When Scott Rufolo received a citation after getting nabbed by a speed camera March 3, he paid the $40 fine right away because he knew he'd been doing 51 mph in a 30-mph zone. But when he received another citation for a violation Aug. 3, he was angry.
The citation listed him as going through the same Connecticut Avenue and East Melrose Street intersection in Chevy Chase on a day when he was home in Greenbrook, N.J.
"My only recourse is to go back to Maryland for a stupid $40 ticket," Rufolo said. "I called them up and said, It's extortion.' What am I going to do?"
Turns out he did not have to return to Maryland.
Chevy Chase Village Police Chief Roy A. Gordon said a human error by an officer had transposed the "3/8" date to "8/3," causing the speed camera to save the images until Aug. 3 and send out a new batch of citations for the earlier offense.
Rufolo's August citation and 40 others were voided after the error was discovered, Gordon said. Nine motorists who paid their fines will receive refunds.
Critics say the error shows one of the problems with the speed camera enforcement program, but supporters say such errors are rare and the police receive few complaints.
Montgomery County launched the speed cameras in March 2007 as a pilot program. Earlier this year, the state approved speed cameras for statewide use.
A class-action lawsuit filed in December 2008 and pending in Montgomery County Circuit Court claims that the county went beyond what the state law allowed by outsourcing the speed ticket program to government contractor ACS, which collects $16.48 from every $40 citation issued.
"We're finding there's a whole series of errors in the setup and the procedures," said William F. Askinazi of Germantown, who is seeking refunds for all the citations issued in the county since the program began.
The class-action suit, which he expects will be certified by the end of this year, is not over errors but about the initial state law that allowed the county to set up the pilot program, he said.
"The legislature was careful to state no third party should benefit from giving out tickets," Askinazi said. But he has heard of numerous complaints about the citations, he said.

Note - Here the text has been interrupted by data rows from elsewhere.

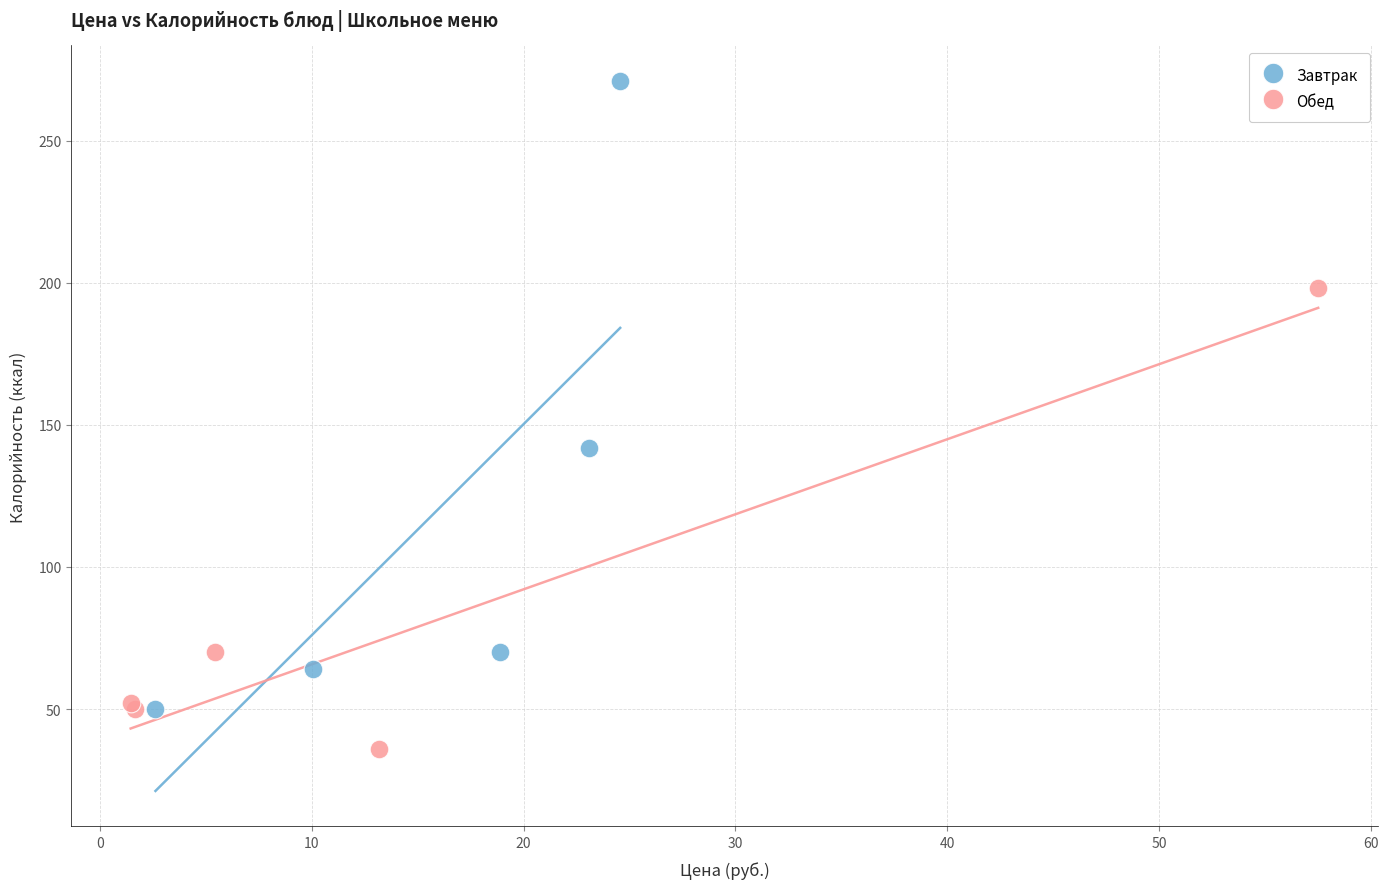

Which series contains the highest Y value?

Завтрак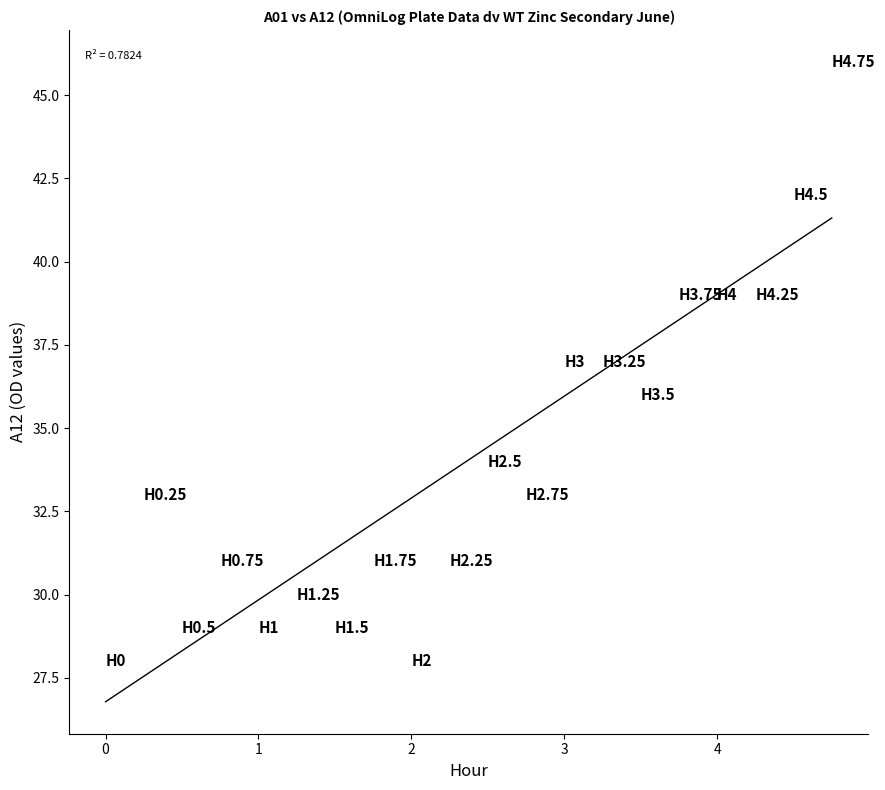

What is the range of Y values (max minus min)?

18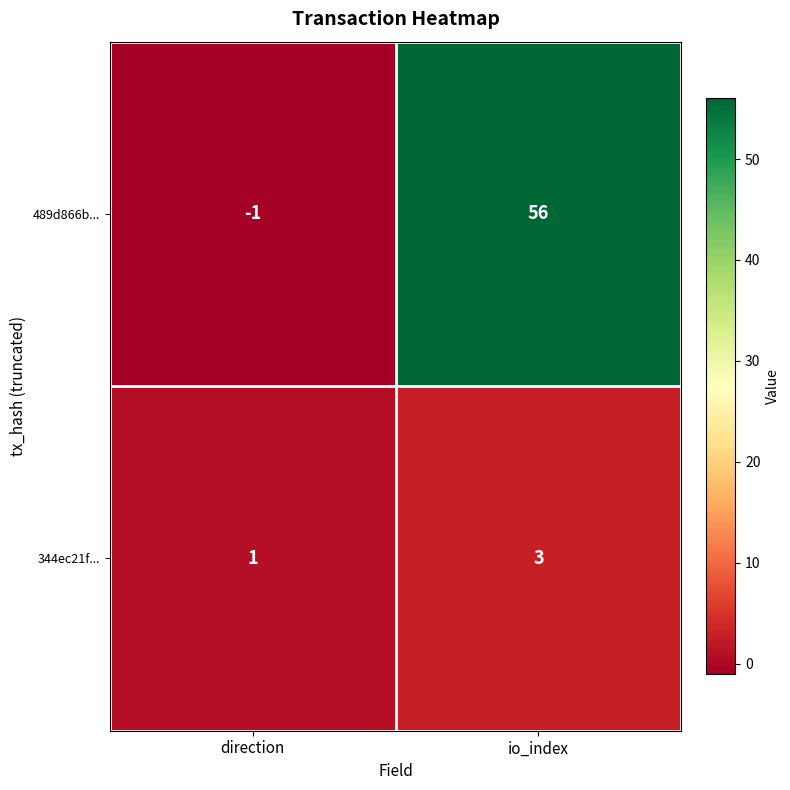

What is the greatest value displayed?

56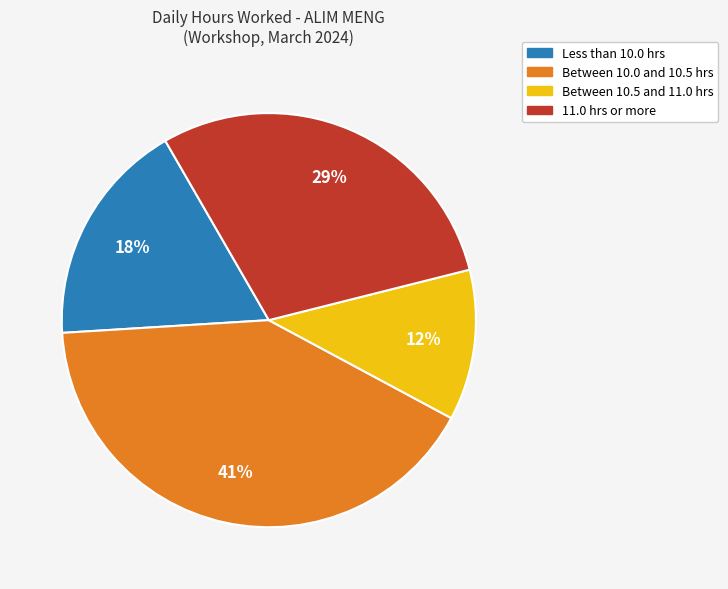

Do 11.0 hrs or more and Less than 10.0 hrs together represent more than half of the pie?

No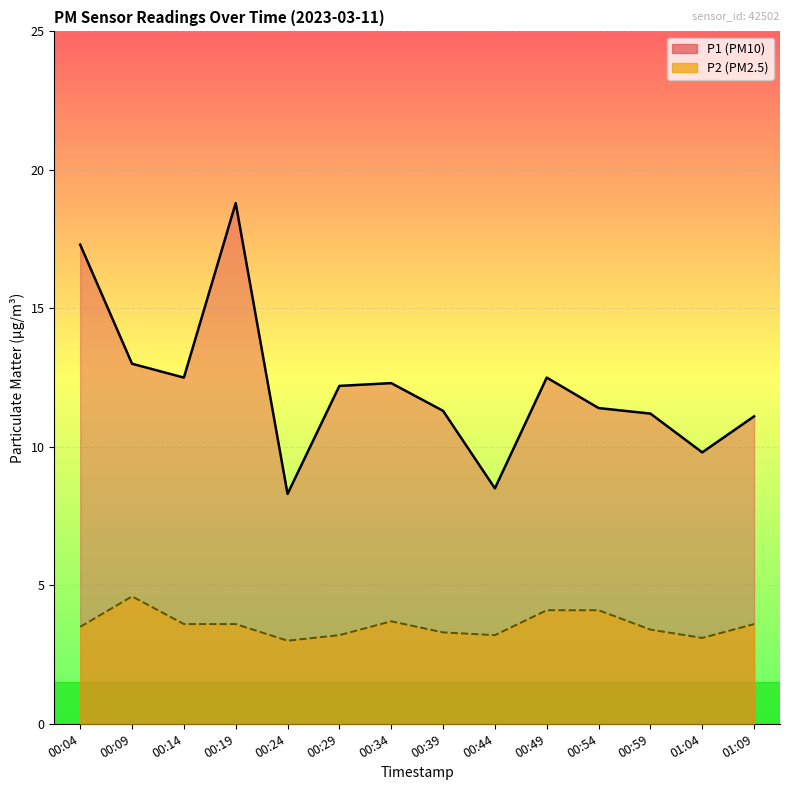

List the series in order of their peak value, lowest first.

P2, P1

"You're outsourcing law enforcement to a private vendor," Askinazi said.
The cameras are operated in the county as well as Chevy Chase Village and the cities of Rockville and Gaithersburg.
Violators receive a $40 citation, but no points on their license.

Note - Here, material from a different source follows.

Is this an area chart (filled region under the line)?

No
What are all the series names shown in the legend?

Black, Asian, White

The cameras that have resulted in the most citations are located on East West Highway in Silver Spring, Georgia Avenue in Olney and Randolph Road in Wheaton, said Montgomery County Police spokesman Lt. Paul Starks.
"We don't get many complaints," Starks said.
But complaints do surface.
Mel Banks of Silver Spring said he received three $40 tickets within one week after getting caught in Darnestown on Md. Route 28. He discovered one of the cameras was located a short distance from where the speed limit slows from 40 mph to 30 mph.
"I was aware of the lower speed limit and felt I had slowed appropriately," Banks said in an e-mail to The Gazette.
The setup seems like a speed trap, he said. "Unfair enforcement such as this only fuels public resistance to speed cameras," he said.
Gordon said police try to locate the cameras where they are needed to encourage drivers to slow down.
ACLU of Maryland spokeswoman Meredith Curtis said that speed cameras raise a number of issues.
"The larger concern is that people can be watched and tracked as these technologies are developed and linked together," she said.
"It's one part of a larger, big brother effort that can infringe on people's privacy. People don't like them."